| Exercise task |
Reproduce the text of every entry below verbatim, omitting the pictures.

| Working data |
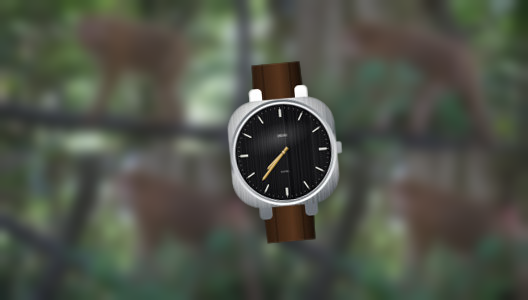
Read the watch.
7:37
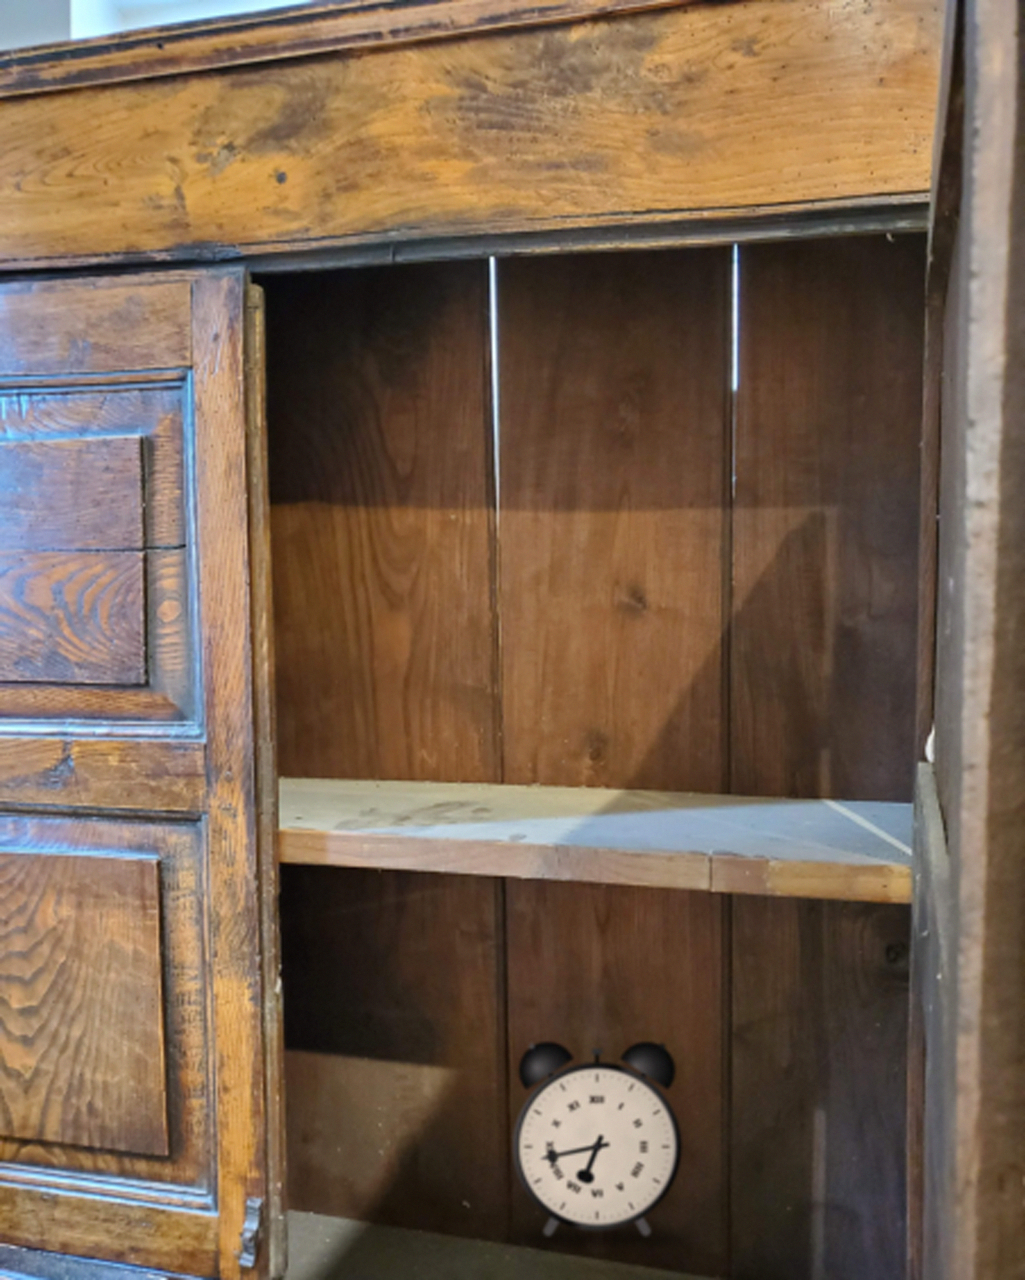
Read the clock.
6:43
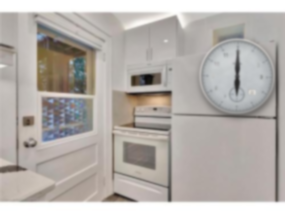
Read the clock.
6:00
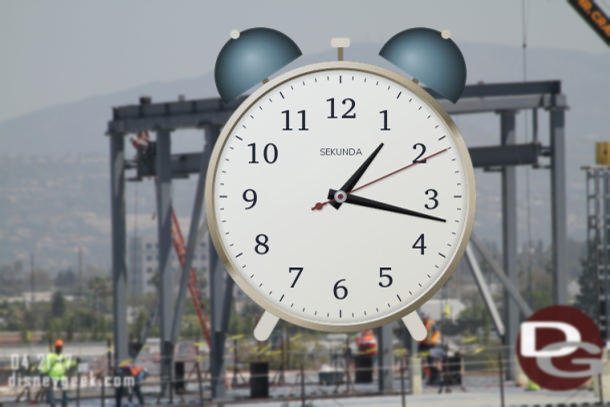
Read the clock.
1:17:11
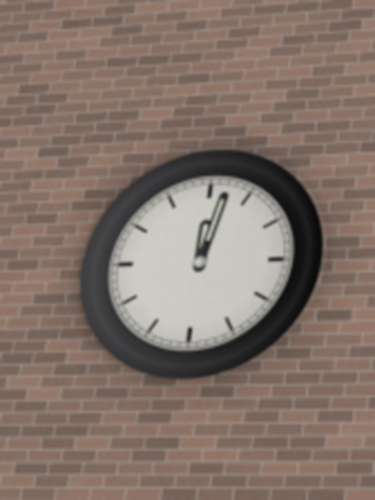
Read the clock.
12:02
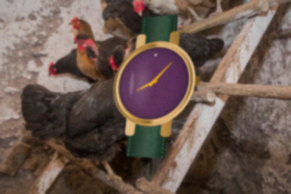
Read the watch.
8:07
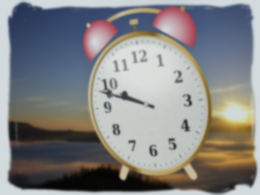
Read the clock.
9:48
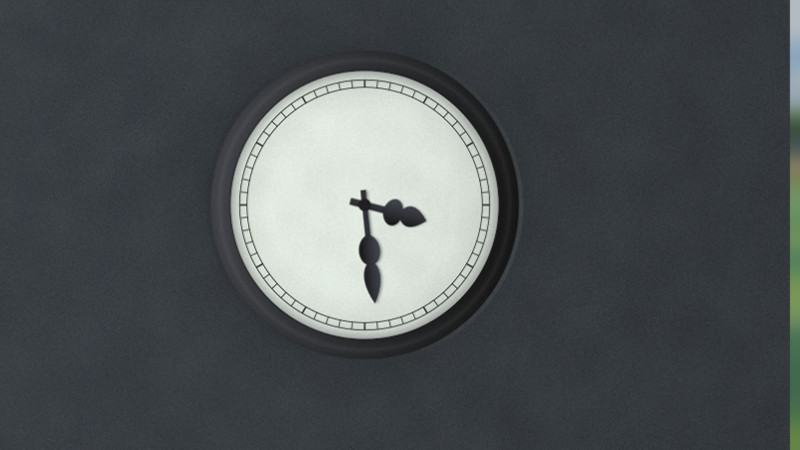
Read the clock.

| Answer to the task |
Read the watch.
7:37
Read the clock.
6:43
Read the clock.
6:00
Read the clock.
1:17:11
Read the clock.
12:02
Read the watch.
8:07
Read the clock.
9:48
Read the clock.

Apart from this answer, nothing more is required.